Alibaba Cloud’s Qwen group has unveiled Qwen2-Math, a collection of huge language fashions particularly designed to sort out complicated mathematical issues.
These new fashions – constructed upon the prevailing Qwen2 basis – display exceptional proficiency in fixing arithmetic and mathematical challenges, and outperform former business leaders.
The Qwen group crafted Qwen2-Math utilizing an unlimited and numerous Arithmetic-specific Corpus. This corpus includes a wealthy tapestry of high-quality sources, together with internet texts, books, code, examination questions, and artificial information generated by Qwen2 itself.
Rigorous analysis on each English and Chinese language mathematical benchmarks – together with GSM8K, Math, MMLU-STEM, CMATH, and GaoKao Math – revealed the distinctive capabilities of Qwen2-Math. Notably, the flagship mannequin, Qwen2-Math-72B-Instruct, surpassed the efficiency of proprietary fashions resembling GPT-4o and Claude 3.5 in numerous mathematical duties.
“Qwen2-Math-Instruct achieves the very best efficiency amongst fashions of the identical dimension, with RM@8 outperforming Maj@8, notably within the 1.5B and 7B fashions,” the Qwen group famous.
This superior efficiency is attributed to the efficient implementation of a math-specific reward mannequin in the course of the improvement course of.
Additional showcasing its prowess, Qwen2-Math demonstrated spectacular ends in difficult mathematical competitions just like the American Invitational Arithmetic Examination (AIME) 2024 and the American Arithmetic Contest (AMC) 2023.

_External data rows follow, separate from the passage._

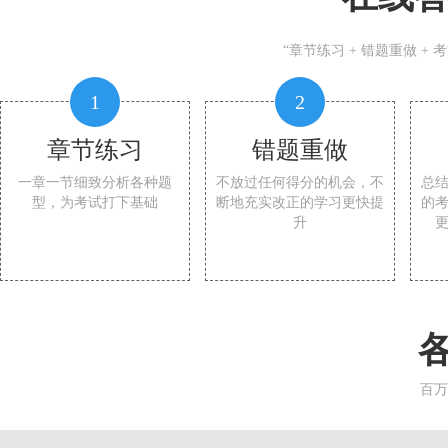
“章节练习 + 错题重做 +
1
2
章节练习
错题重做
一章一节细致分析各种题
不放过任何得分的机会，不
总
型，为考试打下基础
断地充实改正的学习更快提
的
升
百万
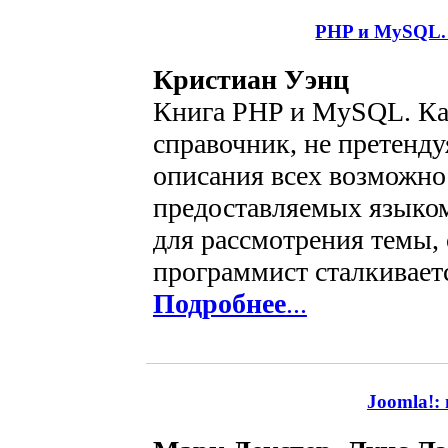
PHP и MySQL.
Кристиан Уэнц
Книга PHP и MySQL. К
справочник, не претенду
описания всех возможно
предоставляемых языком
для рассмотрения темы,
программист сталкиваетс
Подробнее
...
Joomla!:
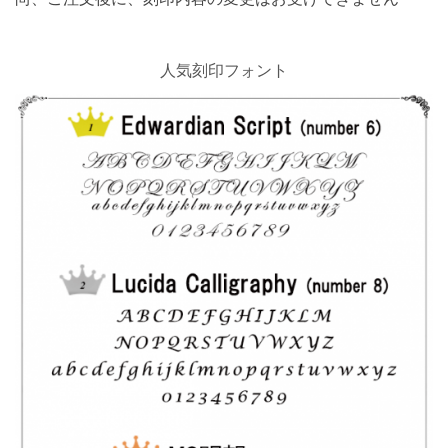
人気刻印フォント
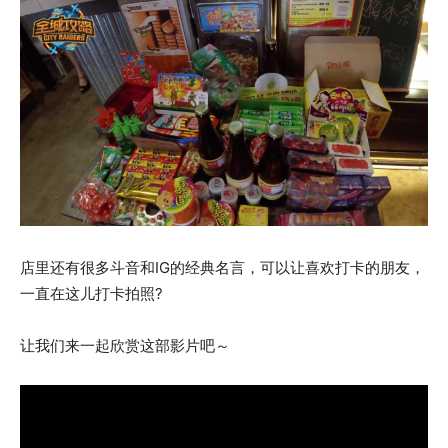
店里还有很多斗音和IG的经典名言，可以让喜欢打卡的朋友，
一直在这儿打卡拍照?
让我们来一起欣赏这部影片吧～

To make sure the mannequin’s integrity and stop contamination, the Qwen group applied sturdy decontamination strategies throughout each the pre-training and post-training phases. This rigorous strategy concerned eradicating duplicate samples and figuring out overlaps with take a look at units to take care of the mannequin’s accuracy and reliability.
Wanting forward, the Qwen group plans to broaden Qwen2-Math’s capabilities past English, with bilingual and multilingual fashions within the pipeline. This dedication to inclusivity goals to make superior mathematical problem-solving accessible to a world viewers.
“We’ll proceed to boost our fashions’ capability to unravel complicated and difficult mathematical issues,” affirmed the Qwen group.
You could find the Qwen2 fashions on Hugging Face here.
See additionally: Paige and Microsoft unveil next-gen AI fashions for most cancers analysis
Need to study extra about AI and massive information from business leaders? Take a look at AI & Big Data Expo going down in Amsterdam, California, and London. The excellent occasion is co-located with different main occasions together with Intelligent Automation Conference, BlockX, Digital Transformation Week, and Cyber Security & Cloud Expo.
Discover different upcoming enterprise expertise occasions and webinars powered by TechForge here.